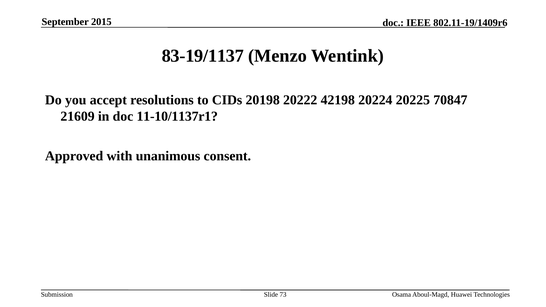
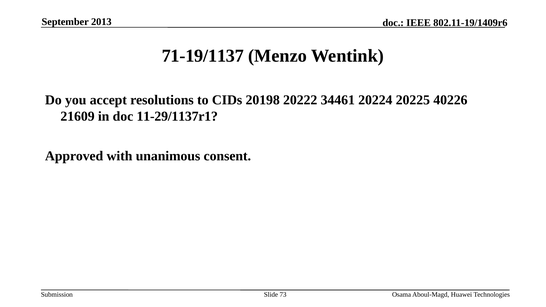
2015: 2015 -> 2013
83-19/1137: 83-19/1137 -> 71-19/1137
42198: 42198 -> 34461
70847: 70847 -> 40226
11-10/1137r1: 11-10/1137r1 -> 11-29/1137r1
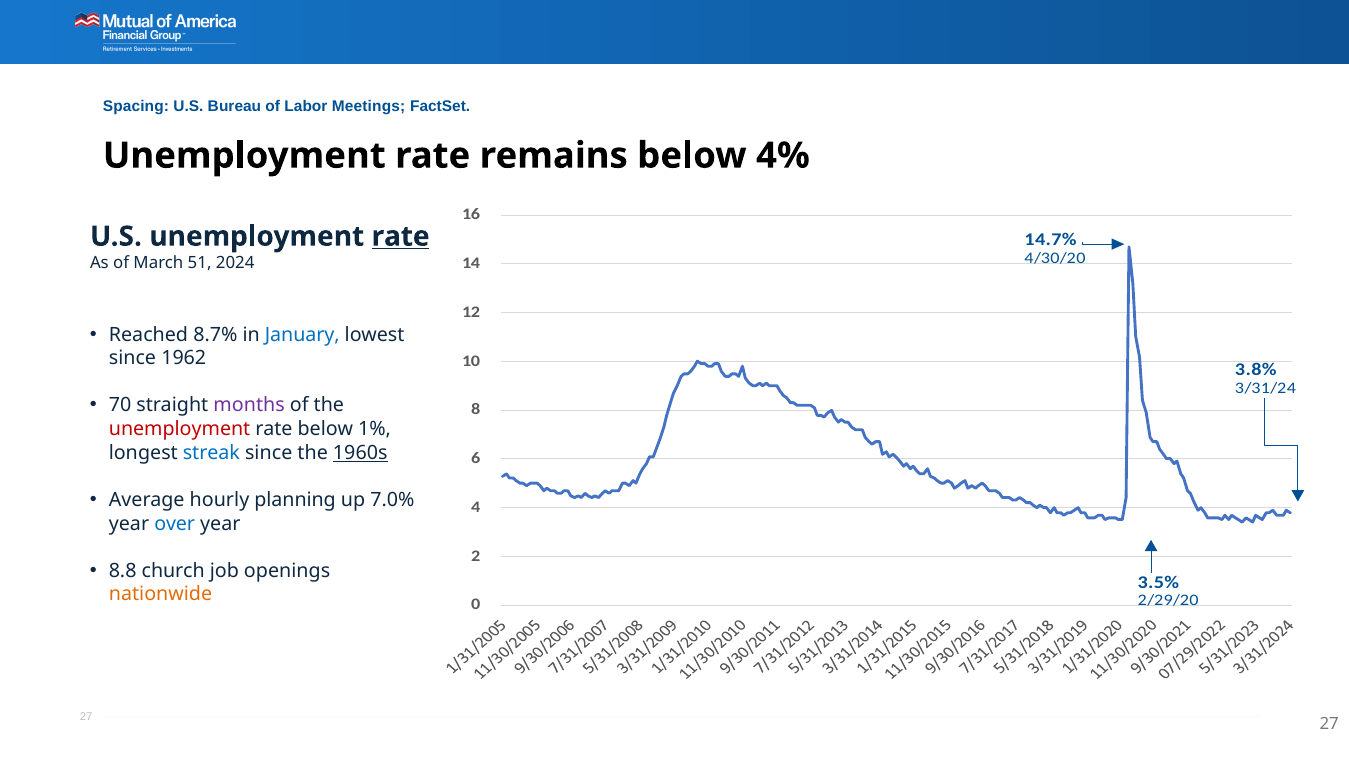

◆ Work to be completed: Please reproduce every item above word for word, leaving the pictures out of your answer.

◆ Solution to this problem:
2015: 2015 -> 2013
83-19/1137: 83-19/1137 -> 71-19/1137
42198: 42198 -> 34461
70847: 70847 -> 40226
11-10/1137r1: 11-10/1137r1 -> 11-29/1137r1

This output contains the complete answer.